Scan the entries below. Return every line that includes "lines".

** Opening Excerpted data block **

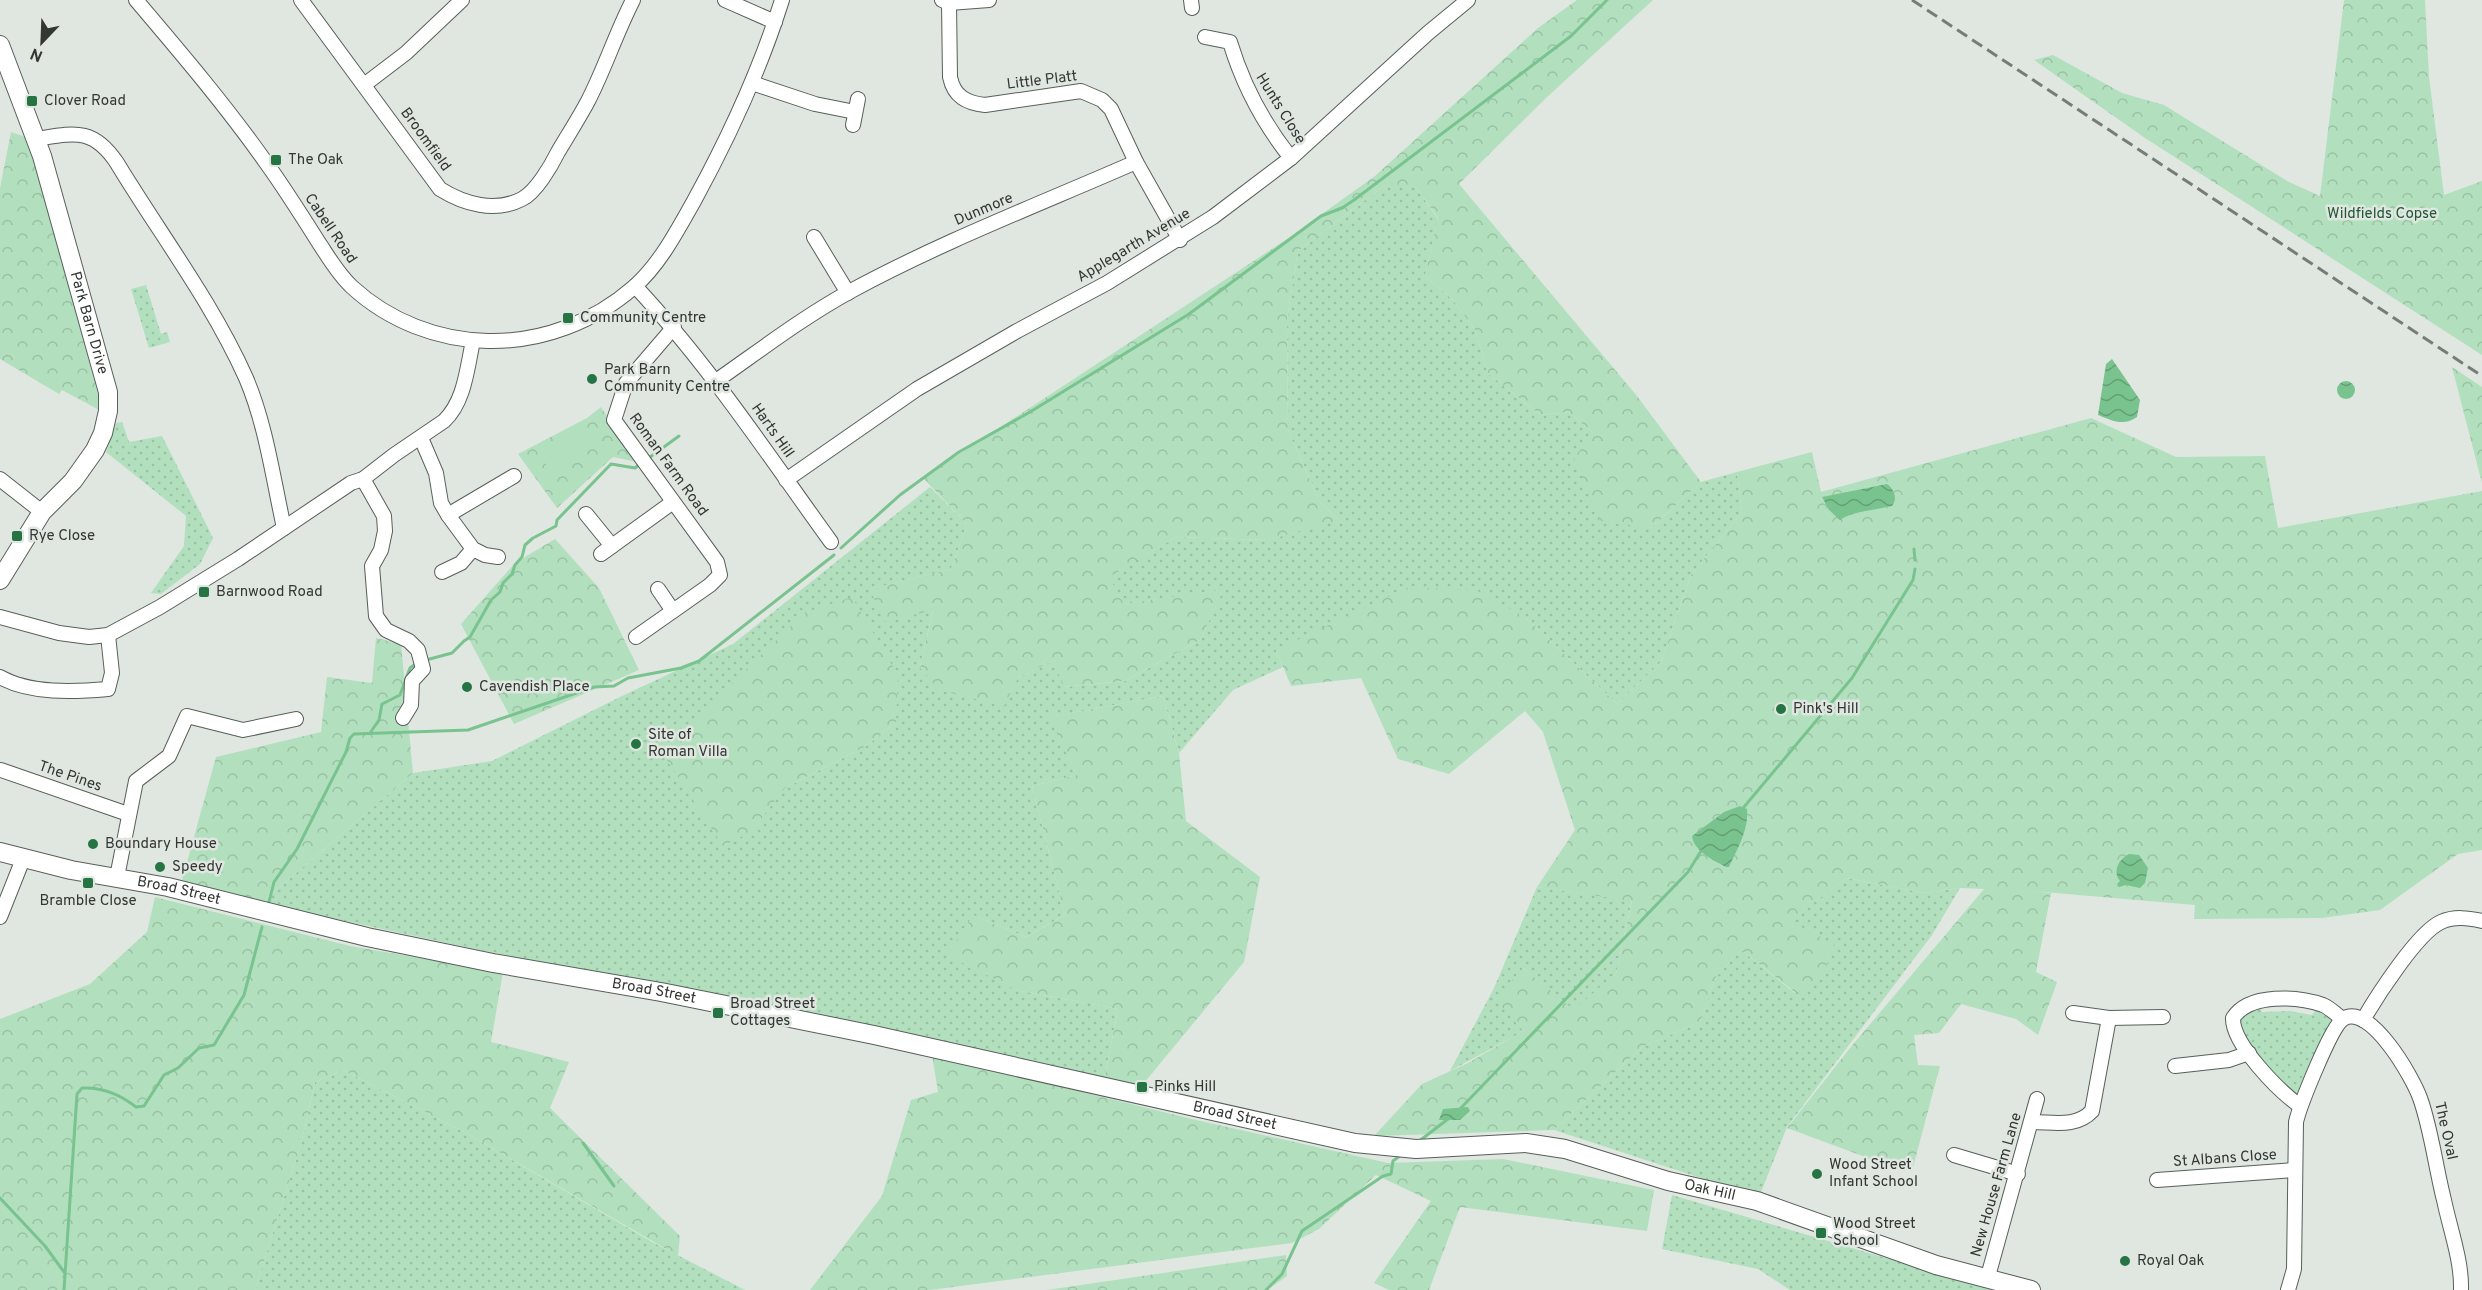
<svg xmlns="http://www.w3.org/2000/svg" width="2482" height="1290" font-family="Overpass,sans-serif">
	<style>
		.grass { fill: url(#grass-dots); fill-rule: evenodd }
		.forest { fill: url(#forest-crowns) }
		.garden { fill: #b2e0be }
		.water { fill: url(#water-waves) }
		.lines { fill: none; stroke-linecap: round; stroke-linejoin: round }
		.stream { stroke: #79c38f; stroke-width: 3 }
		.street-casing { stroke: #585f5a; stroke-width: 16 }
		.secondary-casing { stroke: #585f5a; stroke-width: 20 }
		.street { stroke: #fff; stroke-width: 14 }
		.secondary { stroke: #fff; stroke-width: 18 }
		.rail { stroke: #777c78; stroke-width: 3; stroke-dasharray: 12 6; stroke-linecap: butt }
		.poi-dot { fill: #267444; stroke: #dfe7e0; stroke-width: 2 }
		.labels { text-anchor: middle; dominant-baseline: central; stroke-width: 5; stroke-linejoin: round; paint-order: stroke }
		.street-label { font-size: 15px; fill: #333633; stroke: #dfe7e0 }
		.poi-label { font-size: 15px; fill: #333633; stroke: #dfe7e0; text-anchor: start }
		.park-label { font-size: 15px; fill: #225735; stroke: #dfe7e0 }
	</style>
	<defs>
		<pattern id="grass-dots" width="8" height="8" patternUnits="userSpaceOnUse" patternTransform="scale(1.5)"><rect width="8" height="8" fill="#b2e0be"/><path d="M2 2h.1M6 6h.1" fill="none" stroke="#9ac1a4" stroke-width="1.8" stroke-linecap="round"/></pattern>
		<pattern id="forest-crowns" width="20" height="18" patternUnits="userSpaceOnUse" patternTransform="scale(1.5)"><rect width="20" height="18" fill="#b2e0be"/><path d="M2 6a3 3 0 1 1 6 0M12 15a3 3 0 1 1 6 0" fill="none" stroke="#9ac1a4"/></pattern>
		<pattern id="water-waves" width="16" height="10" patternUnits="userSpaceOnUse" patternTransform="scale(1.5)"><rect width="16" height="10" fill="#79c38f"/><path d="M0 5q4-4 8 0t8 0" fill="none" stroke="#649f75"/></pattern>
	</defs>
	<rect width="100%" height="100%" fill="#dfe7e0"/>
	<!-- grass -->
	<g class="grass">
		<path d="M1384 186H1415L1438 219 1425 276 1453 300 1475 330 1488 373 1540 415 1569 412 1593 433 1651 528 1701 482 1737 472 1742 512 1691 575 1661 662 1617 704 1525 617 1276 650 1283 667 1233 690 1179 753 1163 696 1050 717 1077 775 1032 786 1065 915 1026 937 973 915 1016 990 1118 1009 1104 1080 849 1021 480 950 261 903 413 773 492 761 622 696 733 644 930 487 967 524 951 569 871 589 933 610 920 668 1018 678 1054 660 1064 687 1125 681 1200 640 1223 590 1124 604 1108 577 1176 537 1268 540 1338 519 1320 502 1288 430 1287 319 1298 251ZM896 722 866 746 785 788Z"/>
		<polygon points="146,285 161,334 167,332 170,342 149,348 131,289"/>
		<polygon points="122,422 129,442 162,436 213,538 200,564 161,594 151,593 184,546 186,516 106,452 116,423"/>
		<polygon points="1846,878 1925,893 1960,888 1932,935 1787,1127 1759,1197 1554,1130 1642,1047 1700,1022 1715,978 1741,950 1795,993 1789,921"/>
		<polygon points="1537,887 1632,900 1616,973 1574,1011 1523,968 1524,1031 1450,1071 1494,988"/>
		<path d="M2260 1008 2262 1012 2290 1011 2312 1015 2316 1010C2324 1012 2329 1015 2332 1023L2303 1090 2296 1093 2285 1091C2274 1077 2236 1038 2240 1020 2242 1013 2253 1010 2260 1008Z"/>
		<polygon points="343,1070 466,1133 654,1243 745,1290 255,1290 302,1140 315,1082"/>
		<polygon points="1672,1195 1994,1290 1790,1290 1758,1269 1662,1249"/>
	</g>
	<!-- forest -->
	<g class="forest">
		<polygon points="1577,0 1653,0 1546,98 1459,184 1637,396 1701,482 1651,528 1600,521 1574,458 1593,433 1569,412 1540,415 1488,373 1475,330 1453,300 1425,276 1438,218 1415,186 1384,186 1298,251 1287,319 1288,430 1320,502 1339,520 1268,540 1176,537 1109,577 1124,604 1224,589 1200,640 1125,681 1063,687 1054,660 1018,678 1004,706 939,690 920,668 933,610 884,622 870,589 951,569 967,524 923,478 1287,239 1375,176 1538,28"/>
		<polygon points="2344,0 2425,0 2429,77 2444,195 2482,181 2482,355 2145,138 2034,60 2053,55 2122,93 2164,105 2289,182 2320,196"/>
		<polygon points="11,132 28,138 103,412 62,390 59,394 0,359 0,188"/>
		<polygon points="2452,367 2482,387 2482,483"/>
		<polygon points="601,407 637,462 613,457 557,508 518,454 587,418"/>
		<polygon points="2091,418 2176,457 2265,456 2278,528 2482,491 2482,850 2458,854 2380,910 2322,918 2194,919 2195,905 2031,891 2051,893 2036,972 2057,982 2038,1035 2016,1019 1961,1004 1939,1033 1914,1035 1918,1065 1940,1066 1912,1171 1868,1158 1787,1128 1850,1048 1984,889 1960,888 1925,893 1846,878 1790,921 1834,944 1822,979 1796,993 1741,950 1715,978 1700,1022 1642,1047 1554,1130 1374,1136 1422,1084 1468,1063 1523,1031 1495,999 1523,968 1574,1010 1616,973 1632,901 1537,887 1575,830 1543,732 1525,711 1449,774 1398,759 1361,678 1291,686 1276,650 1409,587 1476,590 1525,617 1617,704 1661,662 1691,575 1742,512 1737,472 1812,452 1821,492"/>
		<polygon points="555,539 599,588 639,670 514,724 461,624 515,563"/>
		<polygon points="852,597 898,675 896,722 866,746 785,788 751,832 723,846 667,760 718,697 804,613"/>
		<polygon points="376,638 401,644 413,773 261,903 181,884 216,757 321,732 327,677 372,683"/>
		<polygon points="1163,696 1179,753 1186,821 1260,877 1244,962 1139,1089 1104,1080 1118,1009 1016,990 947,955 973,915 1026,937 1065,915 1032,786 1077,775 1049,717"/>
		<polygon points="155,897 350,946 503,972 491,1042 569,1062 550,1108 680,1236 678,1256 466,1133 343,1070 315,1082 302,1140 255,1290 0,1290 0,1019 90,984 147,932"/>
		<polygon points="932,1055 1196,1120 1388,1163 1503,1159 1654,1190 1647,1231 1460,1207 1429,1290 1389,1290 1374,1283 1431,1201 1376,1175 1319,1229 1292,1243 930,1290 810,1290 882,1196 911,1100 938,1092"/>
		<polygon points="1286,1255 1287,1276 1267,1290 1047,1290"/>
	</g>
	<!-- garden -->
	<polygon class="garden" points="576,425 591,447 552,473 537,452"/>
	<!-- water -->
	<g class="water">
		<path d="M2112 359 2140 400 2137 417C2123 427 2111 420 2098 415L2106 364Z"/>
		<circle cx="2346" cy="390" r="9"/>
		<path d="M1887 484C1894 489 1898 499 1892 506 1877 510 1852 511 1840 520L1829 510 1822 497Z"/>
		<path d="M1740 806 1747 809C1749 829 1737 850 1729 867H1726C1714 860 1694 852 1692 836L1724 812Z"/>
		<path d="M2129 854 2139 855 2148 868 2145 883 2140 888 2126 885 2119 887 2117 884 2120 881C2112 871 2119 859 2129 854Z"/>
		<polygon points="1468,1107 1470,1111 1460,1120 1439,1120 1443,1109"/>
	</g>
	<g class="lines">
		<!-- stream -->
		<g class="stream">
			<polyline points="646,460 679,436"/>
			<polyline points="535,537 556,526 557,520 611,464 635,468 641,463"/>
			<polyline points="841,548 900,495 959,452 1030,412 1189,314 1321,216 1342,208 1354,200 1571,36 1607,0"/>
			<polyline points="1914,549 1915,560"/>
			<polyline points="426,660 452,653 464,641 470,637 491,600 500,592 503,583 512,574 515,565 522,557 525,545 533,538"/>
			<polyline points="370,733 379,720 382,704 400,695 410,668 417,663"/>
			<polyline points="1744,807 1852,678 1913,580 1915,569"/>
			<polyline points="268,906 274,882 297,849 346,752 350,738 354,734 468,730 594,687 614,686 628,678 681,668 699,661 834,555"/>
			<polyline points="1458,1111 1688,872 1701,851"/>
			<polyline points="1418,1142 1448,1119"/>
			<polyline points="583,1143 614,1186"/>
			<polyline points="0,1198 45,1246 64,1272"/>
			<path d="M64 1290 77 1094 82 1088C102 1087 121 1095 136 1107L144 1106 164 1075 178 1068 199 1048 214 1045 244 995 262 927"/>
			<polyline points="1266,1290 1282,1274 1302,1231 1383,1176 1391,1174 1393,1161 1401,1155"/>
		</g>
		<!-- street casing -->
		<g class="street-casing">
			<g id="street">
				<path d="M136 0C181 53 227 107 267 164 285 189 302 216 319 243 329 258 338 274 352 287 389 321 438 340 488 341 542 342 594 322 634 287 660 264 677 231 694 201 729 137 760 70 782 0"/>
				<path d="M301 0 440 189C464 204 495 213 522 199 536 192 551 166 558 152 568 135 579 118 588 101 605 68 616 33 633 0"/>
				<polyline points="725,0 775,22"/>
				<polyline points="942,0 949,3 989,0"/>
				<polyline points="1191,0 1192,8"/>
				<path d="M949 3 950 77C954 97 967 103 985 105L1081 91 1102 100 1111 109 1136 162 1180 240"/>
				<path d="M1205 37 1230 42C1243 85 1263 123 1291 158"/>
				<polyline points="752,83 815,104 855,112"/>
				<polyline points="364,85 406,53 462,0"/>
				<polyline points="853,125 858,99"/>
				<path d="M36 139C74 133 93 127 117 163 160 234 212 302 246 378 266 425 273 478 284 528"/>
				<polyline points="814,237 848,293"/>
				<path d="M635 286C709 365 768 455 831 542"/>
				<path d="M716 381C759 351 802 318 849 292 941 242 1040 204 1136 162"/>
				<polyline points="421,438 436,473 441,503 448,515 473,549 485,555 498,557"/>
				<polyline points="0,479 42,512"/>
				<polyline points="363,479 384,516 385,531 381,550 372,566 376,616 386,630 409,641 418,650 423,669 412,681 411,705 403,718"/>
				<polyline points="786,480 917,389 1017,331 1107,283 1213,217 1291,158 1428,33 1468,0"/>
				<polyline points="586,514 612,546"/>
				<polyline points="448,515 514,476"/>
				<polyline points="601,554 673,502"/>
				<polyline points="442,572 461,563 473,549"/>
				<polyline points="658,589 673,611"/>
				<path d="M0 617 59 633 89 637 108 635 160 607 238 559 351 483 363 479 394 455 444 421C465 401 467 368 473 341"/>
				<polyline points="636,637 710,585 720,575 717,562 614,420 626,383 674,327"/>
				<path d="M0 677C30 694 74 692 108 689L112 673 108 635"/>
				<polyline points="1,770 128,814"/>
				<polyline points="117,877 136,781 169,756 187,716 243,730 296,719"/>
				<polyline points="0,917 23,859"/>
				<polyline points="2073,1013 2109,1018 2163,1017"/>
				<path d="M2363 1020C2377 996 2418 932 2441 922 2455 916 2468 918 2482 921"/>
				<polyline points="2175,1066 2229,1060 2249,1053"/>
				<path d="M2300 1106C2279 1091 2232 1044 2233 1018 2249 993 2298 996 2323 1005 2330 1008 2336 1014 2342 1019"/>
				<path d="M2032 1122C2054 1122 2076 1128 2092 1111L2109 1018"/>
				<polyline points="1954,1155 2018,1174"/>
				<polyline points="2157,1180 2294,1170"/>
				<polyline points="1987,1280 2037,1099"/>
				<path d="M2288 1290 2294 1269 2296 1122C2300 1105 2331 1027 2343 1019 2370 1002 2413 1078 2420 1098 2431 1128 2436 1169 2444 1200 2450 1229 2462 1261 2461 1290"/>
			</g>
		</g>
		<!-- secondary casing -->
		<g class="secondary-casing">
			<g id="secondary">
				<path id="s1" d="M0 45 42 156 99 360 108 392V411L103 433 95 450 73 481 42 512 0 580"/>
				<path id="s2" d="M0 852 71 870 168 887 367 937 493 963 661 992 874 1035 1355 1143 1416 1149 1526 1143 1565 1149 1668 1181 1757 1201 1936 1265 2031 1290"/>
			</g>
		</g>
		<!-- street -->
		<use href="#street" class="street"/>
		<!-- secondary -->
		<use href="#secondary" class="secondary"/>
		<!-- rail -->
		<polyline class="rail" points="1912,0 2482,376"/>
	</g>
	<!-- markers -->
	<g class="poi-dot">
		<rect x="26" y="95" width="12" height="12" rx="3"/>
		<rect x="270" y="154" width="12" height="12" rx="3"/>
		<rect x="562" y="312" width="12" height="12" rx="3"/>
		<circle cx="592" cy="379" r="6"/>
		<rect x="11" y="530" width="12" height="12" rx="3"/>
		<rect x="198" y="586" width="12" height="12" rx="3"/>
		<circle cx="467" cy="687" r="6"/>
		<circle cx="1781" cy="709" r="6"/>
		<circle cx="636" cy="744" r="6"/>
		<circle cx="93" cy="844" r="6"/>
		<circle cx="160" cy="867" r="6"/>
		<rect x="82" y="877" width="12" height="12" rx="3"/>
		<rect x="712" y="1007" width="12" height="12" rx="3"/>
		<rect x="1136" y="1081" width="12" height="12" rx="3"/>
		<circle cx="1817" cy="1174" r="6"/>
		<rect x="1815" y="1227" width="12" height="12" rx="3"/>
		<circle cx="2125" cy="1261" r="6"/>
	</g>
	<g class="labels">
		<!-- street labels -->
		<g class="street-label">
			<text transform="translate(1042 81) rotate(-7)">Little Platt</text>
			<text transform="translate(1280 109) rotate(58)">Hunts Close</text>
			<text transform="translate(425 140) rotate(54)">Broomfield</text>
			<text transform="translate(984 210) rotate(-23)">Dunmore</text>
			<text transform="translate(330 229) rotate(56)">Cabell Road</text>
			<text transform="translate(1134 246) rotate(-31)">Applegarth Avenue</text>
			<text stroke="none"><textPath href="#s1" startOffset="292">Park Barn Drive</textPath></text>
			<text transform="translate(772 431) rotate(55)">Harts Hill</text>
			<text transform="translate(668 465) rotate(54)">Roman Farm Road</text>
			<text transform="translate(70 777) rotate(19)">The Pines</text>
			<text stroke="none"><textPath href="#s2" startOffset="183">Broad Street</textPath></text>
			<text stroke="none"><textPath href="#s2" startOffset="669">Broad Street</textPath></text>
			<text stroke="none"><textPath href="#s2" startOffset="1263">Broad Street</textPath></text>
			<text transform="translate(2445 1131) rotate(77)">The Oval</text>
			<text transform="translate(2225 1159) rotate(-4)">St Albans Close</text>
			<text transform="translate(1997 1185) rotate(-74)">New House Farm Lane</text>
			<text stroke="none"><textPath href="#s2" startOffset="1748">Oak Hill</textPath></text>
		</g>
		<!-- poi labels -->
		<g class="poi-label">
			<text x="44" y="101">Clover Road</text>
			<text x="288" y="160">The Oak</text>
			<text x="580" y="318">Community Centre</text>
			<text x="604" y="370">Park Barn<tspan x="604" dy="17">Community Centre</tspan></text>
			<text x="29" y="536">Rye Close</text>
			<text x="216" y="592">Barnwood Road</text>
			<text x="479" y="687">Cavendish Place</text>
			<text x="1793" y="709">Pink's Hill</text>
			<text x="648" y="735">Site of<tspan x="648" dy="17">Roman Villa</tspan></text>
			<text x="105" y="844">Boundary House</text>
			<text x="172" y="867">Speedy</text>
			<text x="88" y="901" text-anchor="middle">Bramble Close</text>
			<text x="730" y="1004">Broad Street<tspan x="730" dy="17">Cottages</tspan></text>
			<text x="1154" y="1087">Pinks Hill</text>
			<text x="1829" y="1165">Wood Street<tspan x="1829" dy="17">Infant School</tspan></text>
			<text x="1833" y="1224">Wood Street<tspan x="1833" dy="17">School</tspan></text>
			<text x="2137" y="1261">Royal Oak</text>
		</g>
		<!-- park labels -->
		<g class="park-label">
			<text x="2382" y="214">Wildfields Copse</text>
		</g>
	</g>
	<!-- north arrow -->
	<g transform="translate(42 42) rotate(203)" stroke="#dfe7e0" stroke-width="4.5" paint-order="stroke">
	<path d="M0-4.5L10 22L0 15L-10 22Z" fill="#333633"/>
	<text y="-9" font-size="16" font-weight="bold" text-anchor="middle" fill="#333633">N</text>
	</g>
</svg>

** Closing Excerpted data block **

# Your solution
		.lines { fill: none; stroke-linecap: round; stroke-linejoin: round }
	<g class="lines">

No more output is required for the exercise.